• [Given passage]
Recent genetic studies suggested possible inter-ethnic differences in patterns of risk variants associated with dyslipidaemia. For example, two single nucleotide polymorphisms of the KCNQ1 gene, a well-known type 2 diabetes gene, were associated with higher level of triglycerides and lower levels of HDL-C in Chinese population [29]. On the other hand, in Chinese type 2 diabetic patients with concomitant coronary heart disease, the PPARγC161 〿 T genotype was associated with reduced severity of atherosclerosis, in part medicated by improved lipid metabolism of decreased the triglycerides and apoB levels [30]. While these findings suggest that triglyceride may be implicated in CVD in Chinese subjects, after adjusting for cofounders, our overall results concord with most studies regarding the importance of LDL-C and statins in modifying CVD risk in Chinese.

Despite the growing epidemic of diabetes and expected increase in CVD in Asia, there have not been any large scale clinical trials to examine the efficacy of use of statins or fibrates in preventing CVD in Asian populations. In the absence of such evidence, treatment recommendations were largely empirical and derived from Western guidelines. To our knowledge, our present analysis is by far the largest prospective cohort of Asian type 2 diabetic patients with detailed documentation of risk factors, drug usage and clinical outcomes. Our diabetes registry provided useful information for guiding clinical practice and for future large randomized clinical trials in Chinese.

To circumvent potential bias inherent in an observational survey, we have used a new-user design and excluded existing statins or fibrates users. Such design is superior to traditional cohort studies as prevalent users cause indication and adherence bias [31]. Besides, all patients have undergone comprehensive assessment with detailed documentation of other confounders which were adjusted in our analysis. We further used propensity score to adjust for bias due to prescribers' preference although we were unable to fully adjust for factors such as volunteer bias which is often seen in patients more compliant to treatment or follow up. After careful analysis of the bias, we concluded that the drug use definition was robust and did not introduce major bias neither towards an increased nor decreased risk of the endpoint [32].

• [Entries in the dataset]
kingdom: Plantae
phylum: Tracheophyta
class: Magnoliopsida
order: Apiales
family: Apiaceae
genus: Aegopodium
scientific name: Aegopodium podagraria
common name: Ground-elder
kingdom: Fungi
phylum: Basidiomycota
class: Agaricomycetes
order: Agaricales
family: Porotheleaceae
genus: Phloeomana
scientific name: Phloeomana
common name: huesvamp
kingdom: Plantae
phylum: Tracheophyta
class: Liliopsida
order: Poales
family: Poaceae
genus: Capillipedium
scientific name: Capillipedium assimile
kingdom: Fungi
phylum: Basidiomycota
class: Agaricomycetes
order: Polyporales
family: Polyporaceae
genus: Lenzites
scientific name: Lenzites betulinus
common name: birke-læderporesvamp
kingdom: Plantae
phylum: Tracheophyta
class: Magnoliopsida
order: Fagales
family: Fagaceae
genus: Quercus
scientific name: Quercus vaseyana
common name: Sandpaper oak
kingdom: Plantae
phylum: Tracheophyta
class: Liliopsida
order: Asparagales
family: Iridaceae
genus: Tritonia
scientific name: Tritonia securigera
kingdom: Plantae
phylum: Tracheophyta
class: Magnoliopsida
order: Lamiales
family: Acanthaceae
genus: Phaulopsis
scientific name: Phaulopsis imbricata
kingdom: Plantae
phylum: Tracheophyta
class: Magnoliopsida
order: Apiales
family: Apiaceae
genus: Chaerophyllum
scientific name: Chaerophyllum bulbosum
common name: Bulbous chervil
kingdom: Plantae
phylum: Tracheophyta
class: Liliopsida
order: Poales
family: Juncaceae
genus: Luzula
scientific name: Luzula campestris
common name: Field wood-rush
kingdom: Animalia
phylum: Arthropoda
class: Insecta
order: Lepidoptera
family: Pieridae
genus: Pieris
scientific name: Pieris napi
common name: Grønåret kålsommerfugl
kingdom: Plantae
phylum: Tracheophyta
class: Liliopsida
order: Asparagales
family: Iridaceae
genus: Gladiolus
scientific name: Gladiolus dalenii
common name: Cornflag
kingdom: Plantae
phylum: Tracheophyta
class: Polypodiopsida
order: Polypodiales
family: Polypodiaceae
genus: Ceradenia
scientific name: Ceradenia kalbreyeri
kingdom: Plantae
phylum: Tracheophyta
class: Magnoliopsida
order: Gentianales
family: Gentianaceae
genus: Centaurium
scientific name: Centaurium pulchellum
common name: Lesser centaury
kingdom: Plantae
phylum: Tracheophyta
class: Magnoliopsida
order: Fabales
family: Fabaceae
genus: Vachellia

• [Assignment 1] For each statement, say whether it agrees with the passage on statins and diabetes, giving yes or no and quoting the words of the passage that decide it: (a) large-scale clinical trials have tested statins for preventing CVD in Asian populations; (b) the analysis excluded patients who were already taking statins or fibrates; (c) a propensity score was used to adjust for bias from prescribers' preference.
• [Assignment 2] Resume the passage on statins and diabetes after its last sentence.
The lines have no connection to the passage on statins and diabetes.

• [Response area 1]
(a) No: "there have not been any large scale clinical trials to examine the efficacy of use of statins or fibrates in preventing CVD in Asian populations."
(b) Yes: "excluded existing statins or fibrates users."
(c) Yes: "We further used propensity score to adjust for bias due to prescribers' preference."

• [Response area 2]
Our results need to be interpreted with the following caveats. We only measured a single fasting plasma lipid profile when plasma triglyceride level is known to have marked day-to-day and intra-individual variability. This may have attenuated the risk association between triglyceride level and CVD outcomes. Our cohort was predominantly clinic-based although given the heavily-subsidized health care system in Hong Kong, our public hospital clinics provide care to more than 90% patients with chronic diseases such as diabetes [7]. Despite our careful adjustment for potential confounders, a new-user cohort design cannot replace a randomized controlled trial which aims to remove bias due to unbalanced distribution of measured and unmeasured confounders.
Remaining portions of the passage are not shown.